= Beginning of Section =
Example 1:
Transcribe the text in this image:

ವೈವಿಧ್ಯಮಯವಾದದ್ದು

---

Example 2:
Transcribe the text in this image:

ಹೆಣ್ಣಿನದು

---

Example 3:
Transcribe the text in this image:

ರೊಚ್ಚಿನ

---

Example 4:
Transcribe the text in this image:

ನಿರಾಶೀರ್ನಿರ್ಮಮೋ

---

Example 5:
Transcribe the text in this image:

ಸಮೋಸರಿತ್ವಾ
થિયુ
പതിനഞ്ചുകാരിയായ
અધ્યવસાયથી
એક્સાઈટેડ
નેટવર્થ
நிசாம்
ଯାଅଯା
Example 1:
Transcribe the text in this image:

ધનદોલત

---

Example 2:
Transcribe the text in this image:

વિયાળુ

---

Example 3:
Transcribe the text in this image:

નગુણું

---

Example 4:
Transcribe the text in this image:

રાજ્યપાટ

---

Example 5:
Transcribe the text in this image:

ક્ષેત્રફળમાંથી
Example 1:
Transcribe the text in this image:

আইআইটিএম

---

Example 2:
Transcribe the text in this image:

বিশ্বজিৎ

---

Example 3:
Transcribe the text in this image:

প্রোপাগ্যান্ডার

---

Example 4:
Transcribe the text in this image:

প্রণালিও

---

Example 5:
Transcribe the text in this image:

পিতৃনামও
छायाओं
= End of Section =
Description of the task>
Repeat the material, keeping every word exactly as it is.

Output of the exercise>
Example 1:
Transcribe the text in this image:

ವೈವಿಧ್ಯಮಯವಾದದ್ದು

---

Example 2:
Transcribe the text in this image:

ಹೆಣ್ಣಿನದು

---

Example 3:
Transcribe the text in this image:

ರೊಚ್ಚಿನ

---

Example 4:
Transcribe the text in this image:

ನಿರಾಶೀರ್ನಿರ್ಮಮೋ

---

Example 5:
Transcribe the text in this image:

ಸಮೋಸರಿತ್ವಾ
થિયુ
പതിനഞ്ചുകാരിയായ
અધ્યવસાયથી
એક્સાઈટેડ
નેટવર્થ
நிசாம்
ଯାଅଯା
Example 1:
Transcribe the text in this image:

ધનદોલત

---

Example 2:
Transcribe the text in this image:

વિયાળુ

---

Example 3:
Transcribe the text in this image:

નગુણું

---

Example 4:
Transcribe the text in this image:

રાજ્યપાટ

---

Example 5:
Transcribe the text in this image:

ક્ષેત્રફળમાંથી
Example 1:
Transcribe the text in this image:

আইআইটিএম

---

Example 2:
Transcribe the text in this image:

বিশ্বজিৎ

---

Example 3:
Transcribe the text in this image:

প্রোপাগ্যান্ডার

---

Example 4:
Transcribe the text in this image:

প্রণালিও

---

Example 5:
Transcribe the text in this image:

পিতৃনামও
छायाओं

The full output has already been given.